> THE RECORDS:

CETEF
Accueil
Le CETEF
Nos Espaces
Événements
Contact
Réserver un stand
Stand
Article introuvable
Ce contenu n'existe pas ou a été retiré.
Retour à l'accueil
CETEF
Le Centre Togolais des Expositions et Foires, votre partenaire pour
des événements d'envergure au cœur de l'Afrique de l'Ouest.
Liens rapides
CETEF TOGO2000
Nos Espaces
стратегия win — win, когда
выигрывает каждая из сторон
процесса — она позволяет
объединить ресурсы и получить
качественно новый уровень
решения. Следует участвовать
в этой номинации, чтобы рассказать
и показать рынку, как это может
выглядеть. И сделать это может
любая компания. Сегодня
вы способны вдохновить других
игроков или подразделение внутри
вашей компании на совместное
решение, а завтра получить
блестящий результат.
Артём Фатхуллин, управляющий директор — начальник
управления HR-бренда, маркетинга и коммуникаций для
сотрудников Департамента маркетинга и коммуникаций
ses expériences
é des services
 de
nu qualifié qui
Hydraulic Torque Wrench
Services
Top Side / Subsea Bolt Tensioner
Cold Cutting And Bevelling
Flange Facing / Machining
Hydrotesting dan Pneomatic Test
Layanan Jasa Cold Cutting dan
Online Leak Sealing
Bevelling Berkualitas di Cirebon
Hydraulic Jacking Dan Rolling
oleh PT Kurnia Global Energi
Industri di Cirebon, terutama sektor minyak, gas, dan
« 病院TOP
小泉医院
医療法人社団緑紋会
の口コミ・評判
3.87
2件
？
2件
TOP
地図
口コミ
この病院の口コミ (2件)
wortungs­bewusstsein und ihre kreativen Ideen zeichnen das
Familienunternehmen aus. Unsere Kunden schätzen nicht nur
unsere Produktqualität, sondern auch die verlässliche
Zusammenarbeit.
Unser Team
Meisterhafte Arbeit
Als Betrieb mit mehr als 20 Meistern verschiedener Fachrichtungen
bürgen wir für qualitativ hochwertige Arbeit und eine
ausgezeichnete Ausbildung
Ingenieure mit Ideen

> WHAT YOU ARE ASKED TO DO: Please count the lines of the records that contain the word "Cold" and give only the number.

> ANSWER BOX: 2